When the gentleman left there was a doll. I remember it in particular because, although it was second-hand, it was an exceptional toy for anyone to give away. It was an articulated doll with real hair. When I say real, it wasn’t painted on, but made of some substance that looked like hair. And apart from a
slight frizz on one side where it had become matted, the little cap of ginger locks was in perfect condition. Her eyes, unlike the modern ones which opened and closed, were painted on. This gave her a slightly unnerving fixed stare, but since the look was wide-eyed and innocent there was nothing sinister about it, and everyone who saw her exclaimed what a darling, happy face she had. And it
was
happy, too. Her lips were shaped into a beautiful cupid’s bow which turned up at the edges with what seemed genuine pleasure.
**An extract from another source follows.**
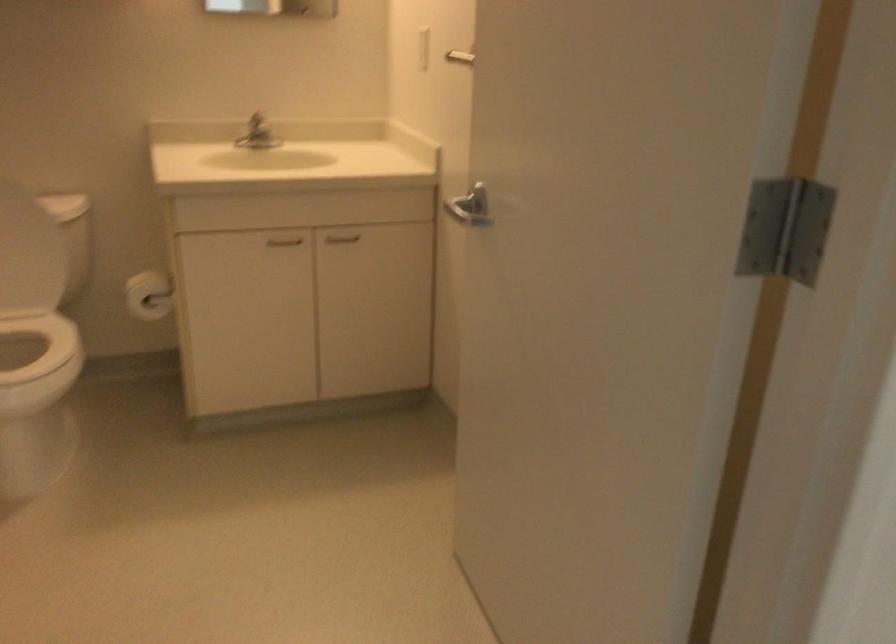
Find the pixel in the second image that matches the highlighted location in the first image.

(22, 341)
She had a blue dress with daisies on it and a slight tear in one sleeve.

I called the doll Conceptua. I didn’t know why I chose that name: it seemed to choose itself. If I had told her, Gracie would have said it was a beautiful name, but no one knew her name except me.

I took Conceptua everywhere with me when I first had her. I sat her next to me when I did colouring with some newly acquired crayons, and I looked at her watching me. She watched me with that beatific smile, happy with everything I drew. And when I sat down to eat, Conceptua would sit at the table too. Sometimes I would try to feed her cabbage, but she simply smiled and wouldn’t take it. Gracie thought this was amusing, and used to say, ‘It’s no use, she’s just not hungry.’ Or sometimes I would tuck the corner of a hankie into her neckband and pretend it was a bib, and Gracie would smile. But once, I remember, Conceptua wasn’t interested in my lentil soup. She showed no interest as I put the spoon of khaki liquid to her lips – just sat there smiling her candid little smile. I pushed the spoon into the groove of her lips more forcefully, trying to make her take it.

‘Eat up!’ I said in my head. ‘Eat it up, or else!’

But Conceptua stared ahead, helplessly smiling her stupid smile, so I rammed the spoon in hard and, since there was no mouth to enter, the contents spilled over on to her spotless blue dress.

I could see Gracie was upset by this, but I couldn’t help it. It was because I wasn’t very nice. I was bad, but I wasn’t sorry.

My ambiguous relationship with the doll lasted for a few weeks – maybe more. I wanted her with me at all times, enjoyed her hopelessness, but at the same time there was an unease about the little thrill I always felt when I considered how easy it would be for me to hurt her. Gracie forgave me, convinced that my impromptu cruelties were mistakes, sheer moments of clumsiness she somehow linked with my having been largely mute.

In so many ways I loved that doll. I adored her angel face – truly I did. Those wide blue eyes meant no harm to anyone, and even though the smile did seem slightly too contented, she did look, at times, almost lost.

What motivated me most, though, was her inability to respond to my cruelty. I wanted her to feel it, to show it by crying or howling. Even just a little wince would have done. But no matter how hard I tried, Conceptua just grinned her hapless grin: angelic, harmless and utterly, dangerously,
provocative
.

One morning I took her down the garden and into the shed. I removed her clothes and laid her on a small, gritty shelf alongside some empty flowerpots. I took a small mallet from a rusty metal grip on the shed wall, and I examined it. I thought Conceptua would be feeling frightened by now: so exposed and uncertain. But she didn’t bat an eyelid. Just went on smiling. So I raised the mallet and hit her on the head with it. More smiles. I hit her very hard indeed, raised the mallet high above my head and smashed it down on hers. I didn’t stop until the face was broken up, and the smile in so many tiny fragments it no longer smiled. I thought I heard the faintest scream – I wasn’t sure. It just showed how far you had to go to get a reaction.

I wasn’t pleased with my experiment. In fact, it had been something of a failure, for now the doll was gone. Gracie
couldn’t believe what I’d done, and kept suggesting other possible reasons for the doll’s demise, but I made it clear it was me. After that she must have thought I really was mad, but she didn’t ever tell a soul. Just kept on loving me.